Wie schaffen wir es, Bildungsstandards für unsere Abschlüsse zu definieren und den schleichenden Entwertungsprozess zu stoppen? Wie funktionieren die Anschlüsse unserer Abschlüsse, was können wir tun, um Übergangsprozesse zu erleichtern und das Verweilen im Übergangssystem zu verkürzen? Wie können wir Motivation und Kompetenzen der Jugendlichen in den Abschlüssen besser gerecht werden? Und wie können Arbeitgeber frühzeitig und effektiv in die schulische Berufsberatung miteinbezogen werden?
Teil 3: Welche Chancen und Risiken birgt die Akademisierung der Ausbildung?
Stadtgepräch am Mittwoch, den 14.08.2019 um 17:00 Uhr
Anders als noch vor einigen Jahren beginnt heute ein überwiegender Teil eines Altersjahrgangs ein Studium. Der Anteil derer, die mit einer dualen beruflichen Ausbildung starten, geht zurück. In den letzten zehn Jahren um immerhin 20 Prozent. Von „Akademisierungswahn“ ist die Rede. Die Wirtschaft beschwört einen doppelt so hohen Bedarf an nichtakademischen Fachkräften. Gleichzeitig ist jedoch davon auszugehen, dass durch Digitalisierung und Strukturwandel der Trend zu hochqualifizierten Jobs anhält.

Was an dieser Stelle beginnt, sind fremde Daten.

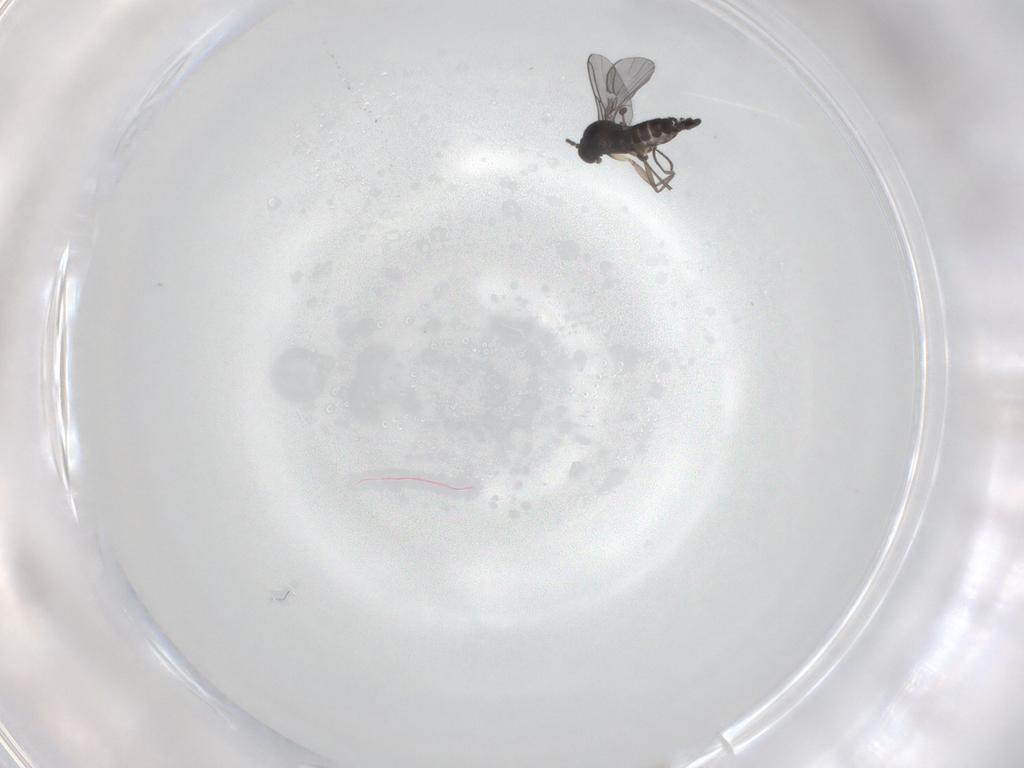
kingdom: Animalia
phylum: Arthropoda
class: Insecta
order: Diptera
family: Sciaridae
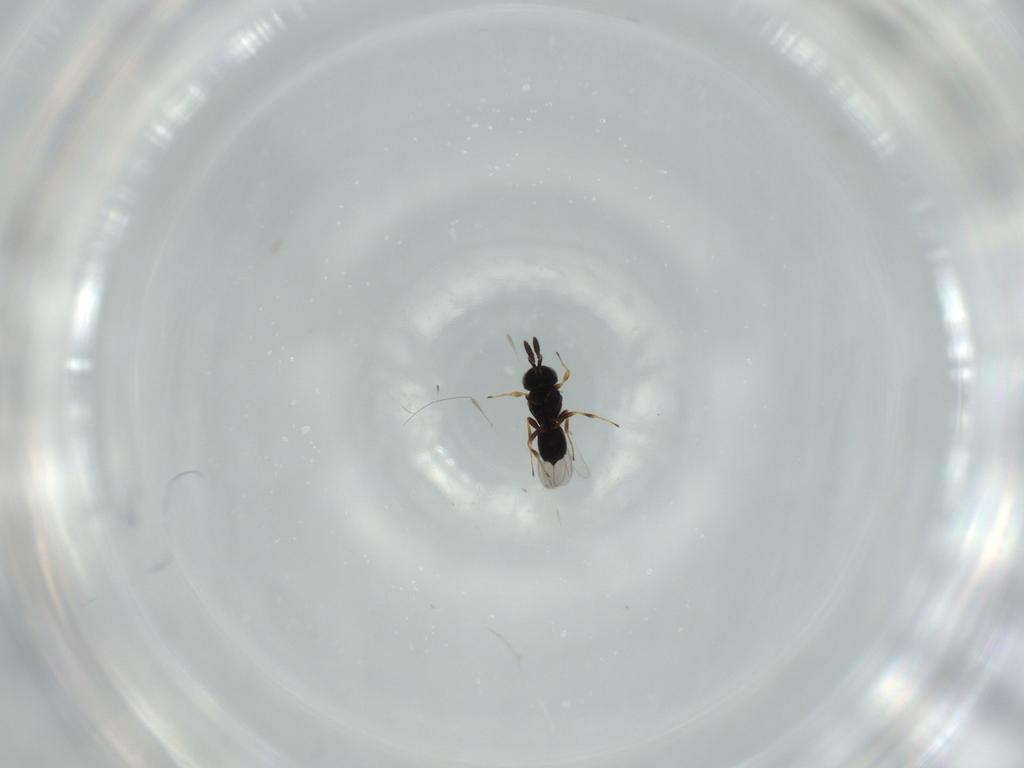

Wie können wir den Trend zunehmender Akademisierung unserer Gesellschaft und die positiven Erfahrungen der betrieblichen Ausbildung, für die unser Bildungssystem weltweit geschätzt wird, in Einklang bringen, statt sie gegeneinander auszuspielen? Wie erreichen wir eine Stärkung unseres dualen Ausbildungssystems? Wie können die Aufstiegs- und Qualifizierungschancen verbessert werden? Wie begeistern wir mehr Schüler*innen für eine betriebliche Ausbildung oder ein duales Studium?
Teil 4: Wie steigern wir die Attraktivität der Berufsausbildung?
Stadtgespräch am Mittwoch, den 11.09.2019 um 17:00 Uhr
Vergangenes Jahr meldete die Berliner Wirtschaft ein neues Rekordhoch von 5722 unbesetzten Lehrstellen in der Stadt. Ein Anstieg zum Vorjahr um 25 Prozent. Gleichzeitig stieg auch die Zahl der abgelehnten Bewerber auf 6773 Jugendliche. Ungenügende Kenntnis der Ausbildungsberufe sowie ein Mangel an Ausbildungsreife und Flexibilität lauten die Vorwürfe. Unverkennbar besteht aber auch ein starkes Missverhältnis zwischen den Erwartungen der Jugendlichen und der Attraktivität von Ausbildungsberufen bei Bezahlung, Arbeitszeiten und Aufstiegsmöglichkeiten.
Wie können die Arbeits- und Ausbildungsbedingungen im Lehrberuf verbessert werden? Welche Branchen brauchen besondere Unterstützung? Ein Drittel der Lehrverträge wird in Berlin vor Ausbildungsende wieder aufgelöst, wie kann man dieser Entwicklung entgegenwirken? Wie können Unternehmen und Betriebe in der Aus- und Weiterbildung unterstützt werden?